How long were they selling recordings?

Read this this morning and I’ve been bouncing off the walls ever since. This is the New Yorker! So wrong and so checkable.

At bottom, the boom in private gigs reflects two contrasting trends. One has to do with the music industry. For more than a century after sound was first captured on wax cylinders, in the eighteen-eighties, the money came mostly from selling recordings. But that business peaked in 1999, and, as CDs vanished, revenue sank by more than fifty per cent. It has recovered on digital subscriptions, but the new giants—Spotify, Apple, YouTube—pay artists only a fraction of what physical sales once delivered.

Evan Osnos, “How to Hire a Pop Star For Your Private Party” , The New Yorker June 5, 2023

I am once again begging people to read “How the Beatles Destroyed Rock and Roll” or at least any halfway serious blogpost about the music business. Here’s one I found just with a web search:

https://medium.com/@Vinylmint/history-of-the-record-industry-1920-1950s-6d491d7cb606

Starting the clock in the 1880s is ludicrous… For one thing the “wax method” of early recordings meant that there was no master disc! If you wanted 10 finished records you had to drag 10 horns into the studio. There was no mass production until 1900s. Recordings were an expensive novelty that generated almost zero money for working musicians.

Sheet music outsold recordings until at least mid-1910s. Records boomed in early jazz age… but declined again with advent of radio. One reason was that musicians playing live on electrical microphones sounded a lot better than phonographs. Radio networks had money and blanketed the country with affiliates. Musicians’ livelihoods were dominated by payment for live radio performances that would spur demand for live tours of the name bandleaders made famous on the radio.

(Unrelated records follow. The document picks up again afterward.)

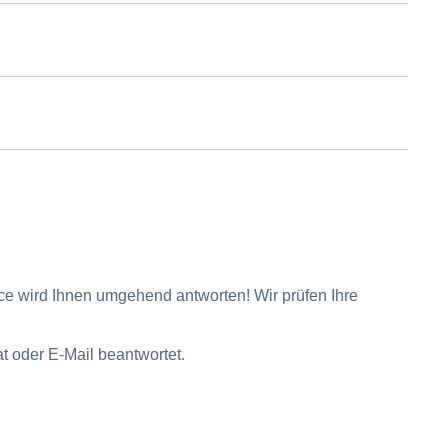
ice wird Ihnen umgehend antworten! Wir prüfen Ihre
t oder E-Mail beantwortet.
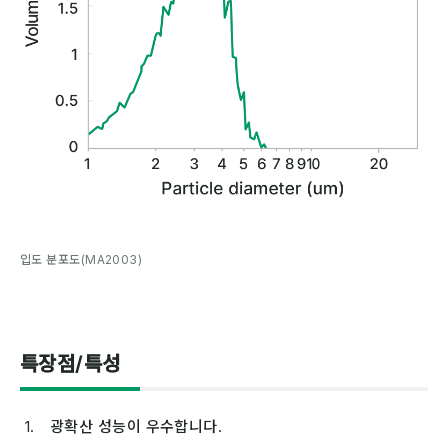
입도 분포도(MA2003)
특장점/특성
광확산 성능이 우수합니다.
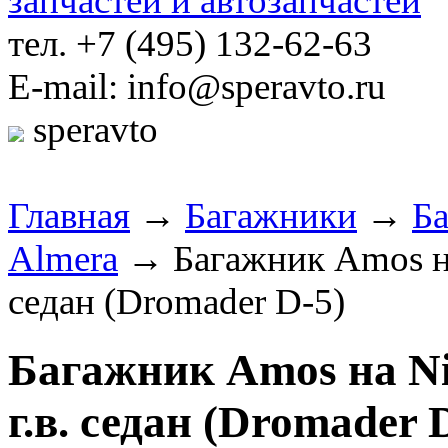
тел. +7 (495) 132-62-63
E-mail: info@speravto.ru
speravto
Главная
→
Багажники
→
Б
Almera
→ Багажник Amos на N
седан (Dromader D-5)
Багажник Amos на Nis
г.в. седан (Dromader 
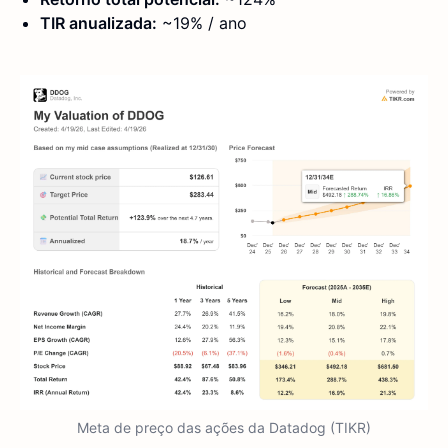
TIR anualizada:
~19% / ano
Meta de preço das ações da Datadog (TIKR)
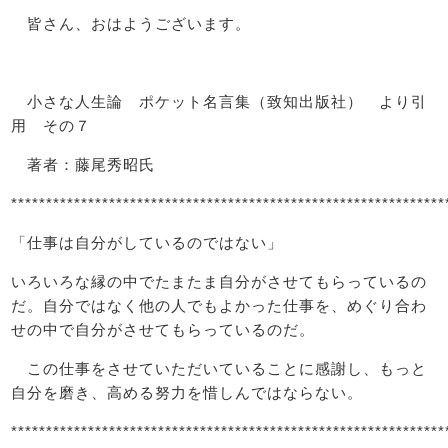
皆さん、おはようございます。
小さな人生論 ポケット名言集（致知出版社） より引
用 その７
著者：藤尾秀昭氏
**************************************************************
「仕事は自分がしているのではない」
いろいろな縁の中でたまたま自分がさせてもらっているの
だ。自分ではなく他の人でもよかった仕事を、めぐり合わ
せの中で自分がさせてもらっているのだ。
この仕事をさせていただいていることに感謝し、もっと
自分を磨き、高める努力を惜しんではならない。
**************************************************************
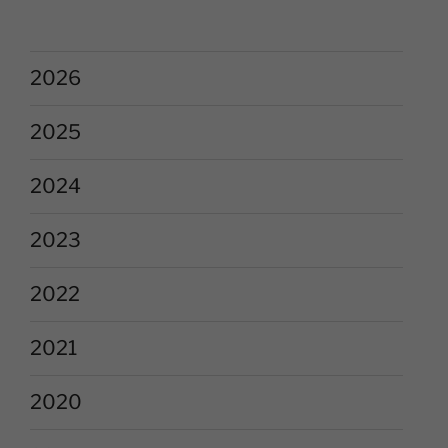
2026
2025
2024
2023
2022
2021
2020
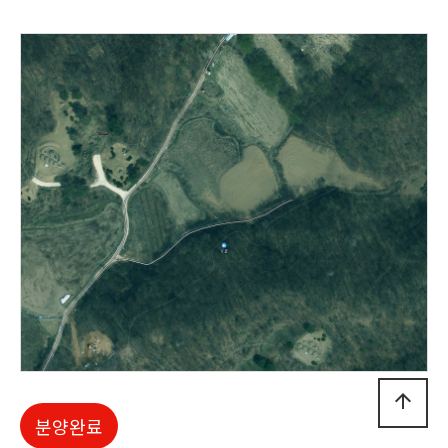
arrow_upward
분양완료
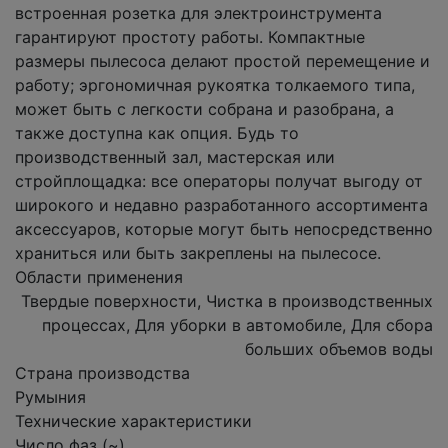
встроенная розетка для электроинструмента
гарантируют простоту работы. Компактные
размеры пылесоса делают простой перемещение и
работу; эргономичная рукоятка толкаемого типа,
может быть с легкости собрана и разобрана, а
также доступна как опция. Будь то
производственный зал, мастерская или
стройплощадка: все операторы получат выгоду от
широкого и недавно разработанного ассортимента
аксессуаров, которые могут быть непосредственно
храниться или быть закреплены на пылесосе.
Области применения
Твердые поверхности, Чистка в производственных
процессах, Для уборки в автомобиле, Для сбора
больших объемов воды
Страна производства
Румыния
Технические характеристики
Число фаз (~)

If I were a hacky trend piece writer I’d call radio the original cheap disruptive streaming technology.

The Depression crushed record sales all over again: sales fell “from over 100 million units in the US in 1929 to just 6 million in 1932.”

(The musicians’ strikes of the 1940s is another interesting side journey… for at least 4 years of the 40s there were no new recordings at all. Musicians lived solely off live.)

So many amazing little notes in “How the Beatles”… for example: “Through the early 1950s it remained standard for all the major record labels to get their own versions of any big hit and for at least two or three versions to turn up on the charts– in 1951, ‘If and ‘My Heart Cries For You’ made Billboard magazine’s pop top thirty in eight and nine versions respectively.” Thus while in aggregate recordings might be paying artists, there was cannibalization on any one artist being able to amass a fortune for a particular song, something we take for granted today.

In short these ideas that (1) mass revenue is associated with sales of physical recordings and (2) that should produce tightly linked tuples of {artist, song, recording, $$$} are artifacts of the Boomer half-century 1955-1999 that we have a hard time reckoning with and understanding as anything other than “given”.

Not for me to say what’s bad or good but it seems obvious that the era when 1% of GDP flowed to David Geffen and Don Henley was an outlier in the entire history of humans experiencing music. (I’m exaggerating those figures but based on this GDP source and this RIAA source I think it’s likely that at peak in 1977 recordings were capturing about .2% of US GDP.)

1977 as a high water of recording industry capture in is line with that other mega power of the culture trust : network television. My David Stern rants 1 and 2 attempt to show why we are wrong about how we retroactively perceive sports based on the very different circumstances of entertainment dollars in the 1970s.